Here's what that looks like:
class MyImporter < CSVParty
rows do |row|
product = row.product
product.price = row.price
product.save
end
end
The row
variable also provides access to two other things:
- The unparsed values for your columns
- The raw CSV string for that row
Here's how you access those:
class MyImporter < CSVParty
rows do |row|
row.price # parsed value: #<BigDecimal:7f88d92cb820,'0.9E1',9(18)>
row.unparsed.price # unparsed value: '$9.00'
row.string # raw CSV string: 'USB Cable,$9.00,Box,Blue'
end
end
Once your importer class is defined, you use it like this:
importer = MyImporter.new('path/to/file.csv')
importer.import!
You can also specify what should happen before and after your import by passing
a block to import
, like so:
class MyImporter < CSVParty
# column definitions
# row import logic
import do
puts 'Starting import'
import_rows!
puts 'Import finished!'
end
end
You can do whatever you want inside of the import
block, just make sure to
call import_rows!
somewhere in there.
One of the hallmarks of importing data from CSV files is that there are
inevitably rows with errors of some kind.
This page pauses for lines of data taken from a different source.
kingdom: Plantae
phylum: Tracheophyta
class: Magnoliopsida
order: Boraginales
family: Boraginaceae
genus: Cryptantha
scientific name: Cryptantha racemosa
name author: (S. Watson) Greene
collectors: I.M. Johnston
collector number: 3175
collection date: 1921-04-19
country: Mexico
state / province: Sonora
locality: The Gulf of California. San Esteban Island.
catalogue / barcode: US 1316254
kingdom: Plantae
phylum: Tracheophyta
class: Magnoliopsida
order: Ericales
You can handle error rows by
specifying an errors
block:
class MyImporter < CSVParty
# column definitions
# row import logic
errors do |error, line_number|
# log error
end
end
Any row in your CSV file which results in an exception will be passed to this block. Which means you can specify that there is an error with a given row by raising an exception:
rows do |row|
# rows with price less than 0 will be treated as errors
raise if row.price < 0
end
Sometimes you need access to external objects in your importer's logic. You can specify
what external objects your importer depends on with depends_on
. Dependencies declared
this way will then be available in your parsers and your rows
, import
, and errors
blocks:
class MyImporter < CSVParty
# column definitions...
depends_on: :product_import
rows do |row|
# do some stuff
# product_import is not provided by the class,
# but is passed in at runtime instead!
product_import.log_success(product)
end
end
Then, to pass the dependency in at runtime, you just add an option to .new
with
the name and value of the dependency:
MyImporter.new(
'path/to/csv',
product_import: @product_import
)
CSVParty has been tested against the following Rubies:
MRI
- 3.1
- 3.0
- 2.7
- 2.6
This project uses the MIT License. See LICENSE.md for details.